I was at work a little less than a week ago and got a news alert about a teen at Rutgers University who had committed suicide by throwing himself off the GW Bridge. I later learned the teen had been secretly videotaped having sex with another man. The teen was Tyler Clementi.
Tyler was 18. He was a freshman at Rutgers and a promising violinist. You’ve all probably heard his story by now. What I want to talk about is its effect on me.
Then I read it all again, as if to say, “There’s no way I read that right. In 2010, this has to be a mistake.” But anyone who’s gay and has had to come out knows it’s still tough.
And I cried again.
Many people I’ve met in the media have a guarded heart. We aren’t unemotional; we aren’t unfeeling; we aren’t untouchable. But we’re tough. We have to be. Sure, we aren’t doctors or first responders. We’re not troops in a war. But we take in a lot of negative stories and images. Details that may never see a TV screen, but will forever be in our minds.
But journalists have their limits. We have breaking points. Everyone does. Tyler’s story was mine.
We all have a desire to be ourselves. We all strive to stay in control of our lives. We all want to improve. It seems Tyler may have been struggling with defining who he was. That’s what college is for, right? But Tyler didn’t get to come out on his own terms, like so many of us have the opportunity to do. And he wasn’t even just outed. He was driven to embarrassment because an intimate moment was broadcast for all to see on the internet. Gay or straight, it isn’t right. It’s not a joke.

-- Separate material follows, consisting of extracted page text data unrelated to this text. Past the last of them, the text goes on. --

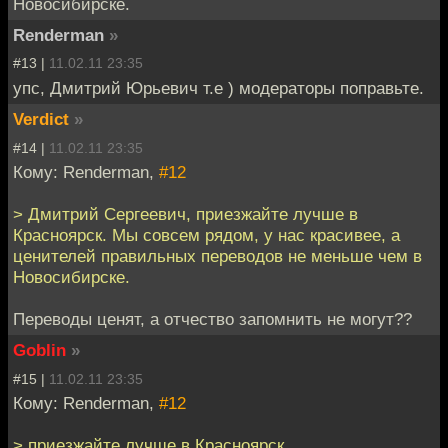
Новосибирске.
Renderman
»
#13 |
11.02.11 23:35
упс, Дмитрий Юрьевич т.е ) модераторы поправьте.
Verdict
»
#14 |
11.02.11 23:35
Кому: Renderman,
#12
> Дмитрий Сергеевич, приезжайте лучше в
Красноярск. Мы совсем рядом, у нас красивее, а
ценителей правильных переводов не меньше чем в
Новосибирске.
Переводы ценят, а отчество запомнить не могут??
Goblin
»
#15 |
11.02.11 23:35
Кому: Renderman,
#12
> приезжайте лучше в Красноярск.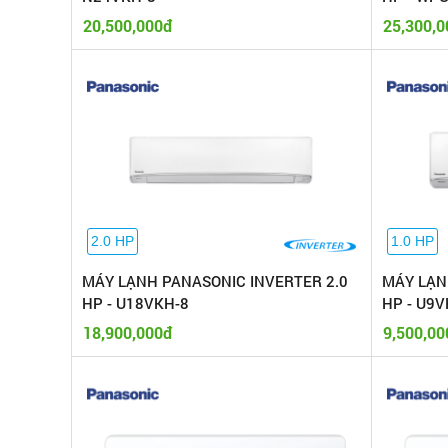
20,500,000đ
25,300,0
2.0 HP
1.0 HP
MÁY LẠNH PANASONIC INVERTER 2.0
MÁY LẠN
HP - U18VKH-8
HP - U9V
18,900,000đ
9,500,00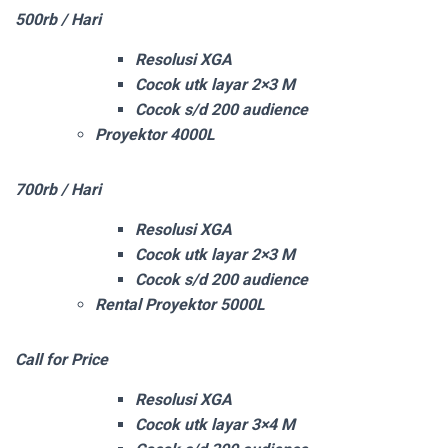
500rb / Hari
Resolusi XGA
Cocok utk layar 2×3 M
Cocok s/d 200 audience
Proyektor 4000L
700rb / Hari
Resolusi XGA
Cocok utk layar 2×3 M
Cocok s/d 200 audience
Rental Proyektor 5000L
Call for Price
Resolusi XGA
Cocok utk layar 3×4 M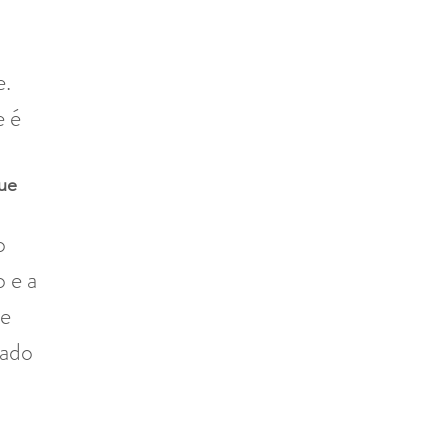
. 
 é 
ue 
o 
 e a 
e 
ado 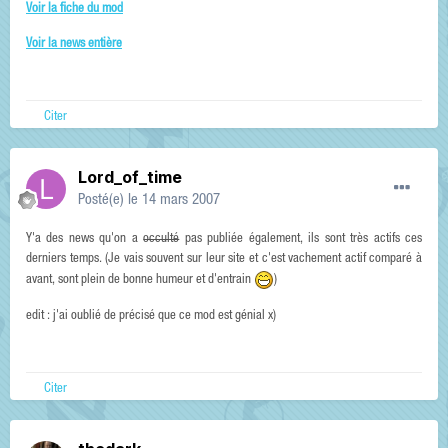
Voir la fiche du mod
Voir la news entière
Citer
Lord_of_time
Posté(e)
le 14 mars 2007
Y'a des news qu'on a
occulté
pas publiée également, ils sont très actifs ces
derniers temps. (Je vais souvent sur leur site et c'est vachement actif comparé à
avant, sont plein de bonne humeur et d'entrain
)
edit : j'ai oublié de précisé que ce mod est génial x)
Citer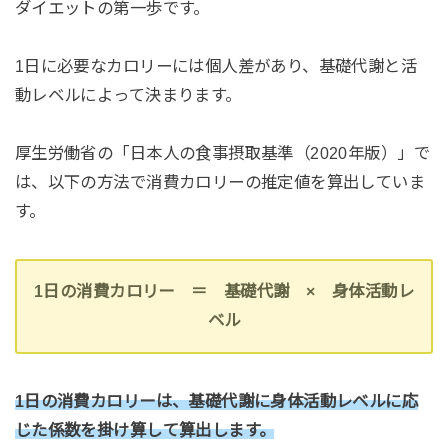
ダイエットの第一歩です。
1日に必要なカロリーには個人差があり、基礎代謝と活
動レベルによって決まります。
厚生労働省の「日本人の食事摂取基準（2020年版）」で
は、以下の方法で消費カロリーの推定値を算出していま
す。
1日の消費カロリー ＝ 基礎代謝 × 身体活動レ
ベル
1日の消費カロリーは、基礎代謝に身体活動レベルに応
じた係数を掛け算して算出します。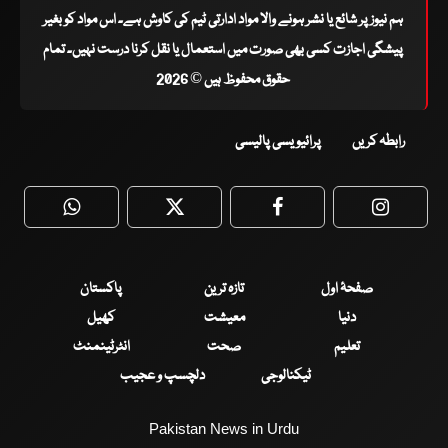
ہم نیوز پر شائع یا نشر ہونے والا مواد ادارتی ٹیم کی کاوش ہے۔ اس مواد کو بغیر
پیشگی اجازت کسی بھی صورت میں استعمال یا نقل کرنا درست نہیں۔ تمام
حقوق محفوظ ہیں © 2026
رابطہ کریں
پرائیویسی پالیسی
WhatsApp
Twitter
Facebook
Faceboo
صفحۂ اول
تازہ ترین
پاکستان
دنیا
معیشت
کھیل
تعلیم
صحت
انٹرٹینمنٹ
ٹیکنالوجی
دلچسپ و عجیب
Pakistan News in Urdu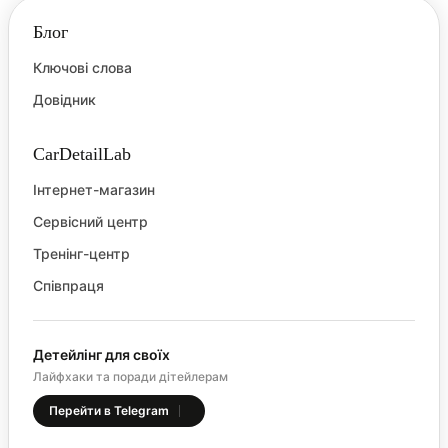
Блог
Ключові слова
Довідник
CarDetailLab
Інтернет-магазин
Сервісний центр
Тренінг-центр
Співпраця
Детейлінг для своїх
Лайфхаки та поради дітейлерам
Перейти в Telegram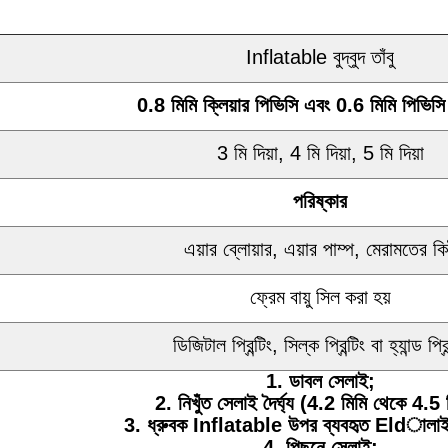
Inflatable বুদ্বুদ তাঁবু
0.8 মিমি ক্লিয়ার পিভিসি এবং 0.6 মিমি পিভিসি
3 মি দিয়া, 4 মি দিয়া, 5 মি দিয়া
পরিষ্কার
এয়ার ব্লোয়ার, এয়ার পাম্প, মেরামতের ক
ফ্রেম বায়ু সিল করা হয়
ডিজিটাল প্রিন্টিং, সিল্ক প্রিন্টিং বা হ্যান্ড প্রিন
1. ডাবল সেলাই;
2. নিখুঁত সেলাই দৈর্ঘ্য (4.2 মিমি থেকে 4.5 
3. ধ্রুবক Inflatable উপর ব্যবহৃত Eldালাই প
4. পিছনে সেলাই;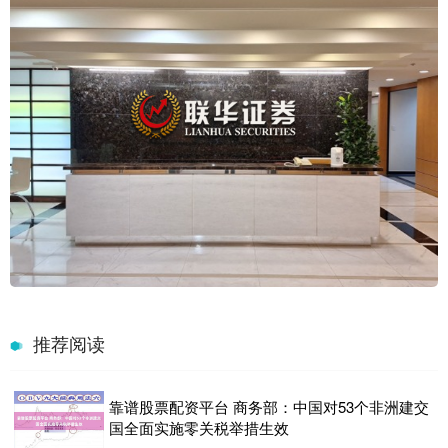
推荐阅读
靠谱股票配资平台 商务部：中国对53个非洲建交
国全面实施零关税举措生效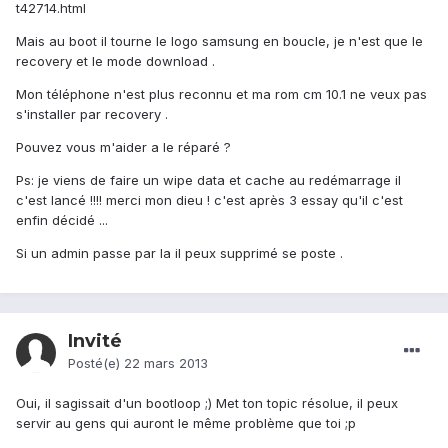
t42714.html
Mais au boot il tourne le logo samsung en boucle, je n'est que le
recovery et le mode download .
Mon téléphone n'est plus reconnu et ma rom cm 10.1 ne veux pas
s'installer par recovery .
Pouvez vous m'aider a le réparé ?
Ps: je viens de faire un wipe data et cache au redémarrage il
c'est lancé !!!! merci mon dieu ! c'est après 3 essay qu'il c'est
enfin décidé ...
Si un admin passe par la il peux supprimé se poste .
Invité
Posté(e)
22 mars 2013
Oui, il sagissait d'un bootloop ;) Met ton topic résolue, il peux
servir au gens qui auront le même problème que toi ;p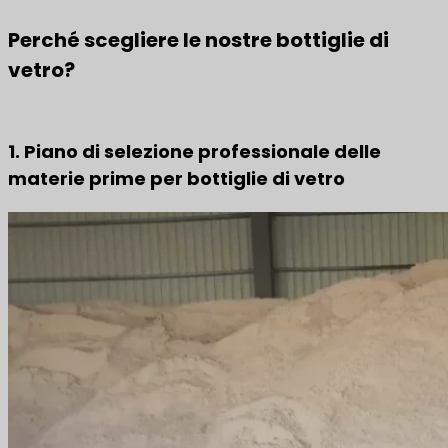
Perché scegliere le nostre bottiglie di
vetro?
1. Piano di selezione professionale delle
materie prime per bottiglie di vetro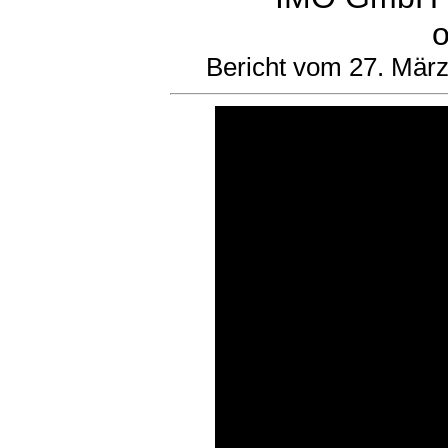
o
Bericht vom 27. März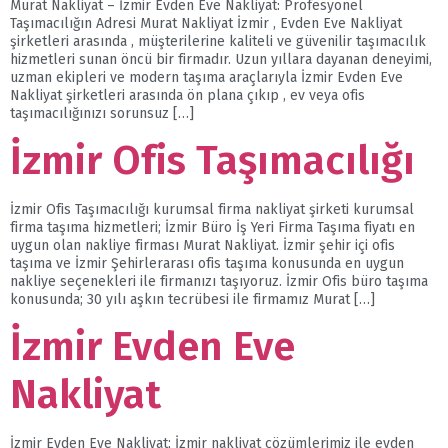
Murat Nakliyat – İzmir Evden Eve Nakliyat: Profesyonel
Taşımacılığın Adresi Murat Nakliyat İzmir , Evden Eve Nakliyat
şirketleri arasında , müşterilerine kaliteli ve güvenilir taşımacılık
hizmetleri sunan öncü bir firmadır. Uzun yıllara dayanan deneyimi,
uzman ekipleri ve modern taşıma araçlarıyla İzmir Evden Eve
Nakliyat şirketleri arasında ön plana çıkıp , ev veya ofis
taşımacılığınızı sorunsuz […]
İzmir Ofis Taşımacılığı
İzmir Ofis Taşımacılığı kurumsal firma nakliyat şirketi kurumsal
firma taşıma hizmetleri; İzmir Büro İş Yeri Firma Taşıma fiyatı en
uygun olan nakliye firması Murat Nakliyat. İzmir şehir içi ofis
taşıma ve İzmir Şehirlerarası ofis taşıma konusunda en uygun
nakliye seçenekleri ile firmanızı taşıyoruz. İzmir Ofis büro taşıma
konusunda; 30 yılı aşkın tecrübesi ile firmamız Murat […]
İzmir Evden Eve
Nakliyat
İzmir Evden Eve Nakliyat; İzmir nakliyat çözümlerimiz ile evden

It’s someone’s life.
The struggle to be who you are is tough enough without bullies from the school-aged to the elderly shouting you down; telling you that who you are isn’t acceptable because that’s what they were taught to think. There’s a difference between having a belief about something and bullying.
The bullying has to end.
To anyone who’s struggling right now: It gets better. Life gets better. It’ll never be perfect. There will always be setbacks. But there are people just like you, who will work with you to make it better.
Gay people who have come out need to stand up and be proud of who they are. Being gay doesn’t have to define you, but being gay is a part of you. It’s something I had to learn.
I don’t know what my future holds. But I know that I will fight with everything I have to make sure everyone within my reach knows that I’m there for them. I will make sure my friends know they can come to me and I will try my best to listen and help. If I can’t help, I’ll find someone who can.
If you think that my asking you to take a stand is too tough, do me a favor. Look at the picture of Tyler Clementi. Tell him that it’s too tough.
He needed us. We failed him.
Tyler may not know it, but he changed me. He’s my generation’s “Matthew Shepard.” He’s my Matthew Shepard.
I just hope I can make a difference and I will try my best.